JOHN WHYTE: I want to spend a minute or so talking about the role of tech. And Apple and Google have announced initiatives in terms of, um, identifying, you know, who may have had exposure to someone who has COVID-19. There's apps that have been discussed, but there's also been challenges in getting the public interested in such an app. And in order to do that, you really need to have at least more than half of the population participating. Um, what are your thoughts on the role of technology in-- in helping contact tracing?

CRYSTAL WATSON: I really look at-- at technology, these digital contact tracing technologies, which are fairly new, as potential work force multipliers. We still need that 100,000 person workforce, uh, to scale up in this country. Um, but if we have an app that's useful to public health, that can help identify more contacts, potentially those contacts that-- that the case does not know intimately, or identify contacts more quickly, I think that could be very useful.

This-- this disease spreads pretty quickly. And so the faster we can identify contacts and ask them to quarantine, the more successful contact tracing will be. Um, that said, there are definitely challenges with application of these technologies. I said that-- that they're new. We haven't really had a lot of experience with them being deployed.

And so we need to reassure the public that, um, these technologies will protect their privacy. Um, but also, we need to be assured that the data will be useful to public health. And so a lot of different technology companies are do-- working on different approaches for this and we're going to have to see how that plays out over the next few months, I think.

JOHN WHYTE: How important is contact tracing to prevent resurgence or a second wave?

CRYSTAL WATSON: I think it's critically important. Um, right now, um, we have been working to-- to kind of flatten the curve and slow spread of this virus through these population-level social distancing measures. And they've done a pretty good job. It's-- it's not perfect. It's kind of a blunt tool.

What contact tracing is is-- is a more precise tool. And so once we lift these population level measures, we need to have something in their place to be able to control the spread of the disease. And so what contact tracing really does is it allows us to manage the-- the pandemic on a case by case basis.

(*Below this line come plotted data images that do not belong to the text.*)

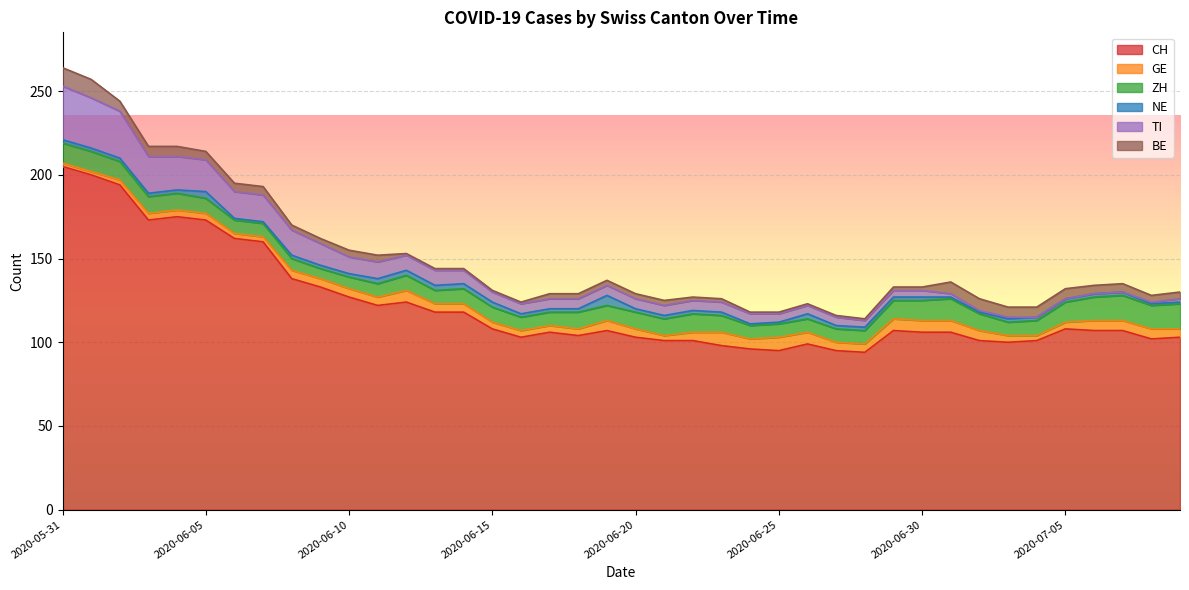

How many GE values are between 4 and 6?

26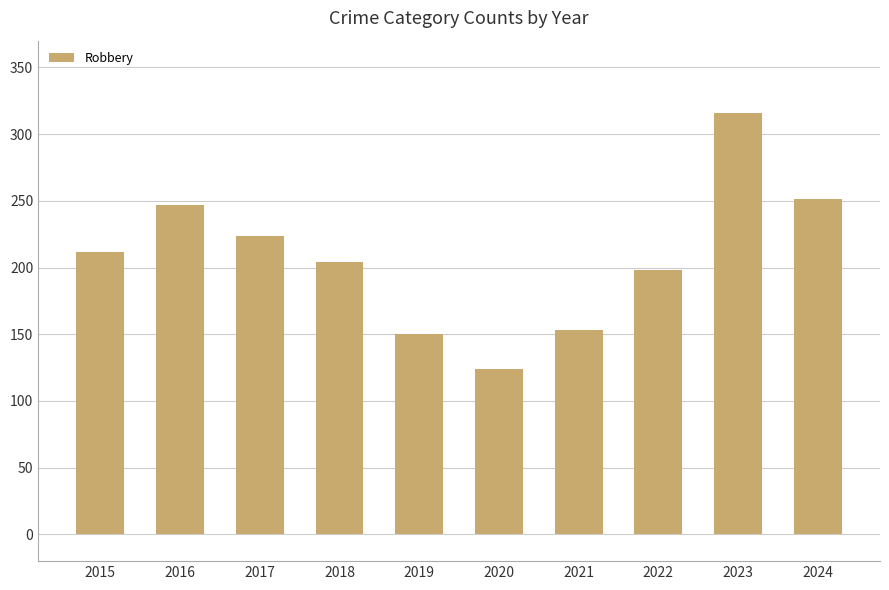

What is the smallest value displayed?

124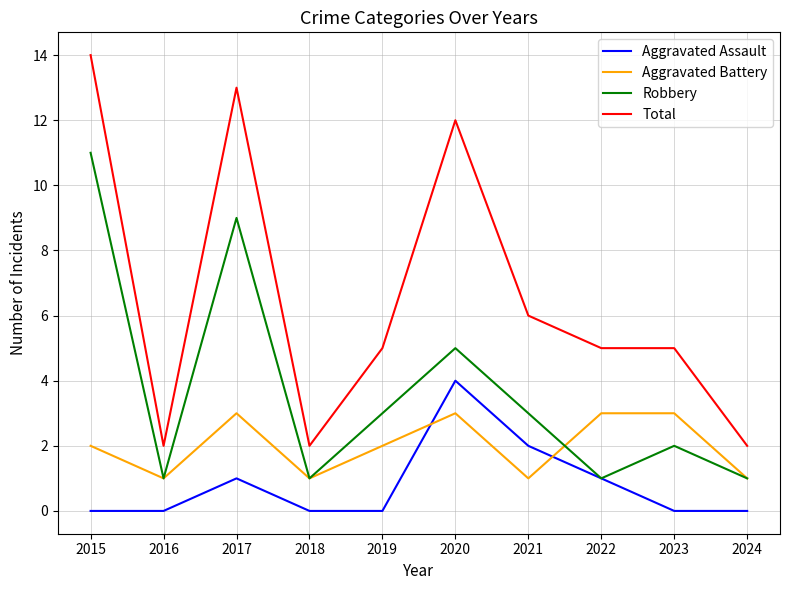

What is the difference between the maximum and minimum values in the Aggravated Battery series?

2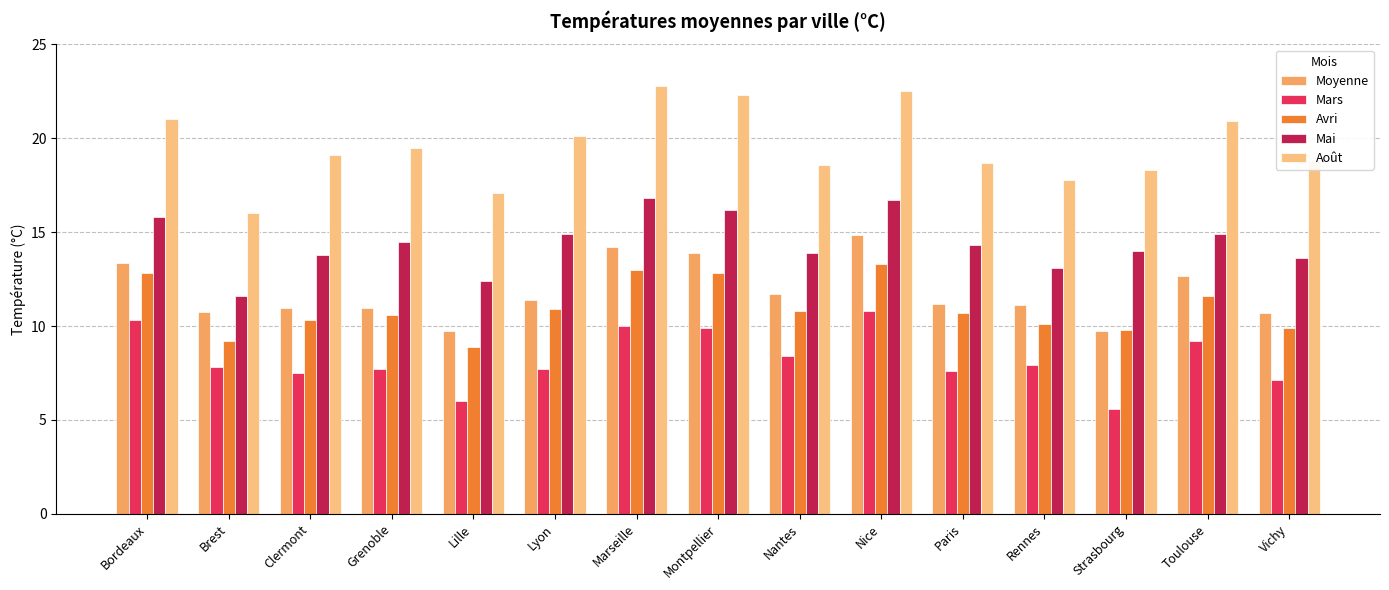

What is the average value of the Avri series?

11.0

And, um, it really helps us, kind of more surgically, break chains of transmission and stop epidemics from happening. And so it-- even if there is a surge in cases and an epidemic that occurs, contact tracing will allow us to get our arms around it more quickly and there won't be this large number of, um, unidentified cases out in the community. So I think it's critically important in the coming months, because, um, until we have a safe and effective vaccine, which is really the gold standard here, we need something else to control the virus.

JOHN WHYTE: Dr. Watson, I want to thank you for sharing your insights today.

CRYSTAL WATSON: Very happy to share with, uh, with your audience. Thank you very much.

JOHN WHYTE: And I want to thank you for watching Coronavirus in Context.